Patience and the 21st Century
One of the most common questions I'm asked following talks or at meetings is 'what do you think about whilst you ski?'. It's a very important question - especially since during polar expeditions it can be possible to ski in a featureless landscape for up to fifteen hours a day, for weeks on end. In some locations, for example when on sea ice rubble or crevassed glaciers, my concentration is firmly focused on the ice in front of me. Will that snow bridge take my weight? Is that iced-over lead thick enough? Which is the best way around that massive snow formation? These constant decisions, many of which can be life or death, are enough to stop anyone's mind from wandering.
However, sometimes the ice is flat and featureless, usually on ice shelves, icecap plateaus or large pans. This provides an opportunity to take advantage of one of the great privilege of polar travel - headspace. Preparing for a polar expedition has two main components - the concept and the execution. The concept is where some choose to be creative - to use imagination and dream up something truly exciting. This for me is one of the best parts of the 'job', something so hard to come by in process and bureaucracy-shackled workplaces. Then comes the execution of preparation - methodical and extensive, but not challenging once you know the ropes. There are x number of things to do and you just work through them until they're done. For me, the reason why I do not guide commercial groups full-time and why I limit the amount I do is because I would find the endless repetition of this process impossible to live with - I need more. The reality is that each day on the ice would have ten days of drudgery attached to it.

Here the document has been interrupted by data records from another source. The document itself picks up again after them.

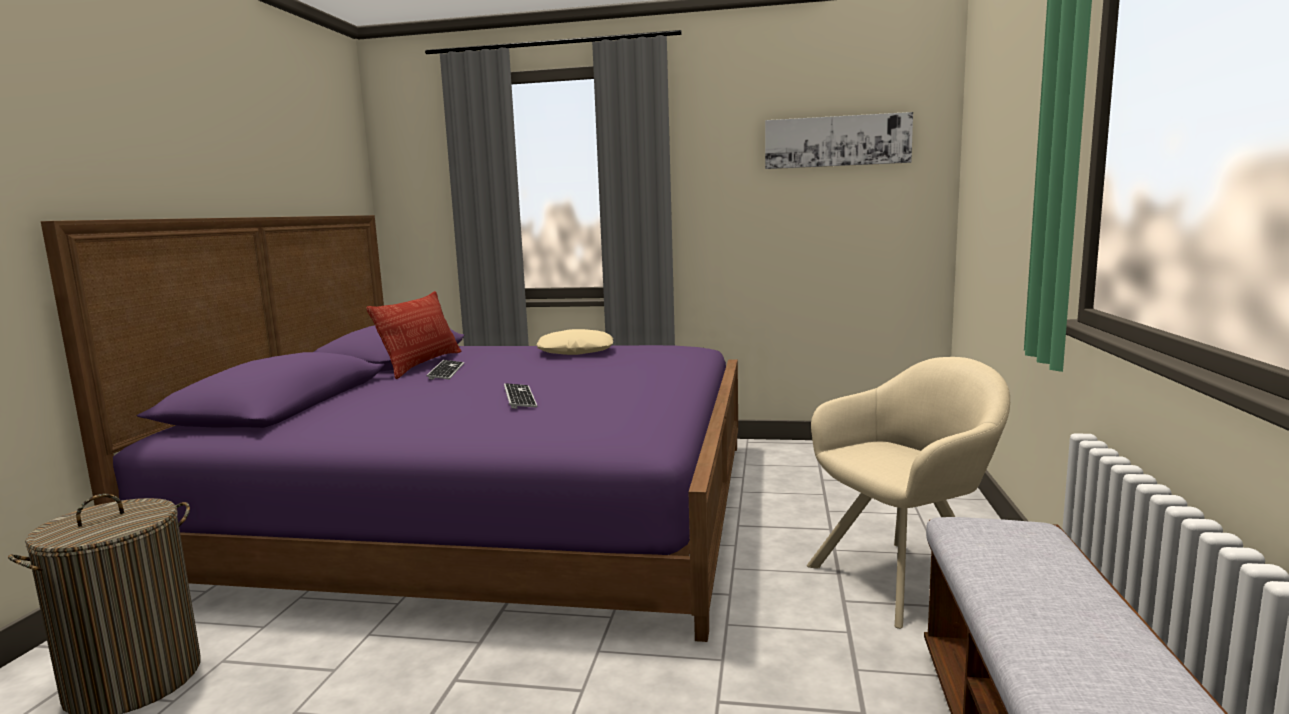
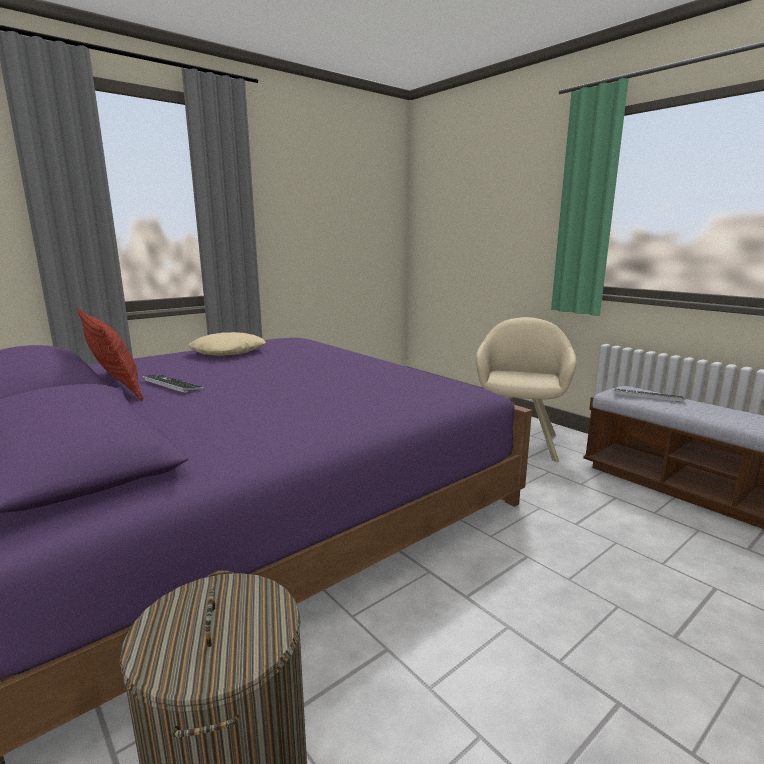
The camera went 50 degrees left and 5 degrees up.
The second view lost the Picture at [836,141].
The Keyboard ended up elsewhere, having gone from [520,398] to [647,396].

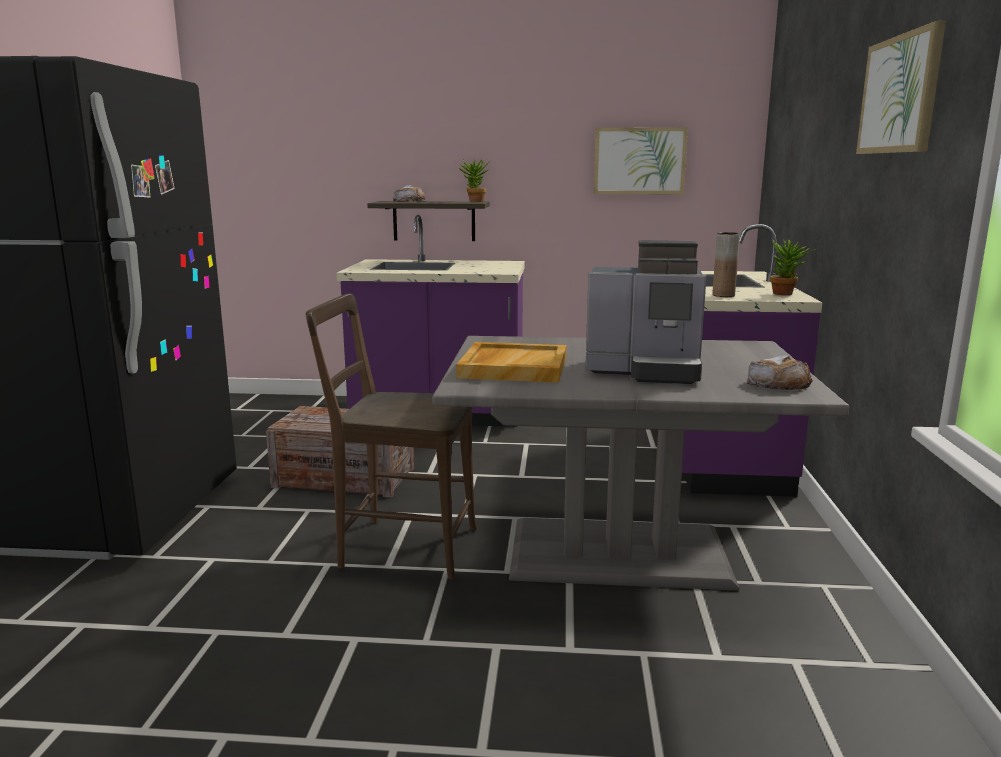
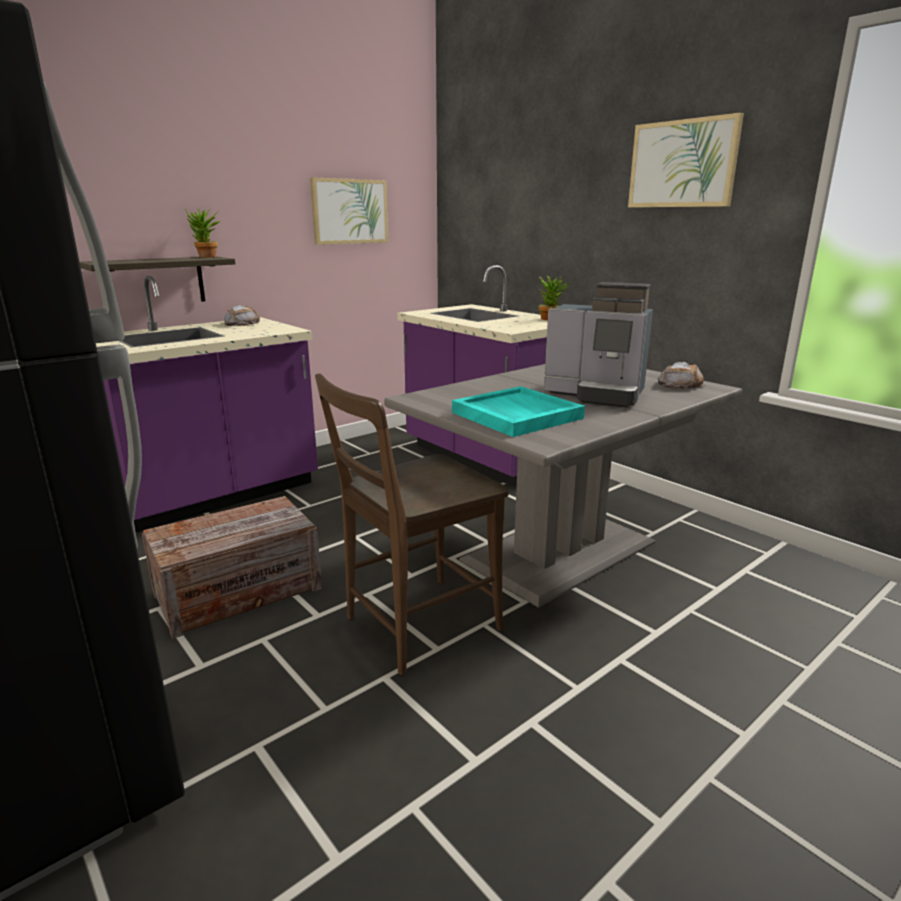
The camera went 45 degrees left and 5 degrees up.
The second view lost the BrownVase at [723,295].
The Bread ended up elsewhere, having gone from [409,201] to [242,323].
What was the BeigeTray at [513,367] turned into the TurquoiseTray at [515,415].
The CoffeeMachine at [646,371] ended up facing another way, 60 degrees clockwise from before.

Then comes the expedition - the ultimate purpose and culmination of all that work. This is where I often come up against one of the biggest challenges of polar travel, aside from the physical hardship and dangerous situations - boredom. There's no getting away from it - the reason that so few people undertake major expeditions - let's say of >30 days duration - is because it's hard to handle. Simple as that. Every person who has hauled/driven dogs for extended periods, from Nansen and Scott to Weber and Ousland, will have come up with their own mental survival strategies. My own is firstly to split things up into bite-size chunks, a very normal human reaction to things of a scale which scare us. This is a very typical response for anything that is too complex or large to comprehend - just in the same way that early naturalists applied the flawed concept of a 'species' onto each animal they tried to describe and categorise into a neat box. Of course, species cannot really exist as distinct units, since genetic variation within and between 'species' is so fluid and indefinable. I'm as guilty as anyone for trying to categorise the uncategoriseable, having come from a science background.
Once I have split up my hauling day, be it into eight or fifteen hour-long sessions, each session needs to be filled. Sometimes it will be mental arithmetic - our average speeds and what we needed to do in order to make our next depot etc. Sometimes it will be simply thoughts of home and the real world. Sometimes however, and this is the purpose of this article, I really let my mind go - let it ponder the bigger things - real freedom. There will be some who say that I should stop pontificating about the infinite and just get on with hauling my glorified bath tub around. The problem is I can't. My mind is simply too curious, ambitious and impatient. This impatience leads finally and clumsily onto the topic I want to think about in this article.
I believe the single most important thing to question in life is the status quo. Is a 'mouse' the best way of controlling a computer? Maybe it is, but the key is not to assume that it is. It may be comfortable to rest, safe in the knowledge that many things are unchanging - familiar perhaps. Despite this, our very existence and that of everything we as a collective race have built, physically and metaphorically, are due to rejecting the status quo. Wanting something more - bigger, better, faster. I love this - it immerses me and I hope it excites anyone who wants to approach their life with vigour. This is why I am dismayed when I hear the criticism most regularly levelled at my millennial generation by those of previous generations -
'You kids have no patience - you won't wait for anything - it has to be now, now, now'.
I completely and utterly, and with pride, consider myself one of the targets of this condemnation. I simply don't believe in a resignation to the unrelenting passage of time. Why wait? I don't think there is an answer to this question which holds water. I started doing what I do young, but I could have done it even younger. That would then allow yet more time to experience more, and in time, achieve things of real significance. If I waste a day, or feel that a month or even a year of my life was under-par, I try to work out why and make sure it doesn't happen again. I cannot see the point in waiting - we have no idea how many days we will have and the biggest shame of all would be to end them, short of our potential.
My message to some of the baby boomers and Generation X is, don't stifle the impatience and hunger of those who were born into our world of ever-increasing pace. Instead, become part of it - afterall, it was some of you who created it. There is no 'proper age' to lead a team, invent something which changes the way the world communicates, or even buy those new speakers which allow you to enjoy your music that much better. World-changing concepts and ideas have been born in just an afternoon - it doesn't take 23 committees and 17 years of due diligence to effect genuine change.